La communauté internationale a un rôle important à jouer car elle peut inciter les autorités marocaines à respecter les obligations qui leur incombent aux termes du droit international des droits humains en ce qui concerne le traitement des personnes soupçonnées de crimes terroristes. En premier lieu, le Maroc, comme les autres pays, est appelé à remettre des rapports périodiques au Comité contre le terrorisme (CCT) du Conseil de Sécurité des Nations Unies, en vertu de la Résolution 1373 dudit conseil (2001), concernant les mesures prises pour combattre et prévenir le terrorisme. Lors de son examen des rapports périodiques des Etats parties, le CCT devrait demander à l'Etat concerné de prendre des dispositions pour veiller à ce que les mesures antiterroristes proposées ou adoptées soient conformes aux obligations du pays en matière de droits humains.
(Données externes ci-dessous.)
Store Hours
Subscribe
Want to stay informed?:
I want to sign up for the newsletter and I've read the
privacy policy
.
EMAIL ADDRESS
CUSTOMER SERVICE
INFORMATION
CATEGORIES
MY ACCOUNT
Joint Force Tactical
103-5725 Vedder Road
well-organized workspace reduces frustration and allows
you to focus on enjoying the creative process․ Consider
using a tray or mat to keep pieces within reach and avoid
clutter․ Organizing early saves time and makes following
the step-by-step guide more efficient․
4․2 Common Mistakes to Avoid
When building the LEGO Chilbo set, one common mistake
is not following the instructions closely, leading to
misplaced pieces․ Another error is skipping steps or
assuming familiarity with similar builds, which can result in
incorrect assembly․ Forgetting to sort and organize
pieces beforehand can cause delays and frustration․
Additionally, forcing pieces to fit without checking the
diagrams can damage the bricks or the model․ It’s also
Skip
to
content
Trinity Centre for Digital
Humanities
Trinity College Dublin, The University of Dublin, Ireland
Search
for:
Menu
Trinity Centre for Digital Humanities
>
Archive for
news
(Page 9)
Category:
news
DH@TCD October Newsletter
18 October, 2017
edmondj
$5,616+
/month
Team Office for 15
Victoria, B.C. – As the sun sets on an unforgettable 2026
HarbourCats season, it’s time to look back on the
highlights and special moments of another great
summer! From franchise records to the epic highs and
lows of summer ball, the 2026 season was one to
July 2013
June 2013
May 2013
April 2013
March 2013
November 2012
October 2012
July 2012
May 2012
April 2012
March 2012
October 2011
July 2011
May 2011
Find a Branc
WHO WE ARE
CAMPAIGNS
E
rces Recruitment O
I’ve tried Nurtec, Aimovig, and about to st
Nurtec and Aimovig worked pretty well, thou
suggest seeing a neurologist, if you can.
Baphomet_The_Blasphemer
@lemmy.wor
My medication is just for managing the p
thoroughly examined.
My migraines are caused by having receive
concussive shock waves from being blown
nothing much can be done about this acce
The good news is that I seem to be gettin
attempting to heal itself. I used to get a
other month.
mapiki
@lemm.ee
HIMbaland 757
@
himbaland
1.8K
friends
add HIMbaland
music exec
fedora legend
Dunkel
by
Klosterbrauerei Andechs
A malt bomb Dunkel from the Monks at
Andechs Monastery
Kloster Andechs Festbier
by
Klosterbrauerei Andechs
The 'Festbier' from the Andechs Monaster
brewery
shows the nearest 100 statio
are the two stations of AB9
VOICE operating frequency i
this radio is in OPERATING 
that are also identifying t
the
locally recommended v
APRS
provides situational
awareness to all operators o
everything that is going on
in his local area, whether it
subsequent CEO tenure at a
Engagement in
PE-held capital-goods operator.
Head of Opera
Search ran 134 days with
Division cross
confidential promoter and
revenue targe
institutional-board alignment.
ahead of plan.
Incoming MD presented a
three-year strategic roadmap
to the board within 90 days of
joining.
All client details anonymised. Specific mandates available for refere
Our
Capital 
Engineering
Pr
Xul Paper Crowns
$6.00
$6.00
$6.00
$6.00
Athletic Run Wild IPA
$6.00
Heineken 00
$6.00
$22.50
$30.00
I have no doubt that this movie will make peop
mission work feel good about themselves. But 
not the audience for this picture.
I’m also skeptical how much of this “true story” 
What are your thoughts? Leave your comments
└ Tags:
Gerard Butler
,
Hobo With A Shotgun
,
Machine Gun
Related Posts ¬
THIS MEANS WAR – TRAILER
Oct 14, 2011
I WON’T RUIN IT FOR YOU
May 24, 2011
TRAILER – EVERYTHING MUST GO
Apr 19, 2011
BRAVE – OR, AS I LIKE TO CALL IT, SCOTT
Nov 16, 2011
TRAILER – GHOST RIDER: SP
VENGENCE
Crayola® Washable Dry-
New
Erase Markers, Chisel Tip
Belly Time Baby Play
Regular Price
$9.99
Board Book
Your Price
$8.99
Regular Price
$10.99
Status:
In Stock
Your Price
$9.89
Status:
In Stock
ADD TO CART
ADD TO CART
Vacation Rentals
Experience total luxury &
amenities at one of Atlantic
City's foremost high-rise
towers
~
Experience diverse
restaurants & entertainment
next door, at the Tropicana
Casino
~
En deuxième lieu, le Maroc est l'un des pays vers lequel les Etats-Unis auraient extradé ou refoulé des terroristes présumés. Les Etats-Unis ou tout autre Etat appuyant ou facilitant ce type de transferts ont l'obligation de s'assurer que ces derniers ne violent pas l'interdiction absolue de la Convention contre la torture d'extrader ou de refouler une personne vers un Etat pour y être détenue ou interrogée lorsqu'il y a "des motifs sérieux de croire qu'elle risque d'être soumise à la torture."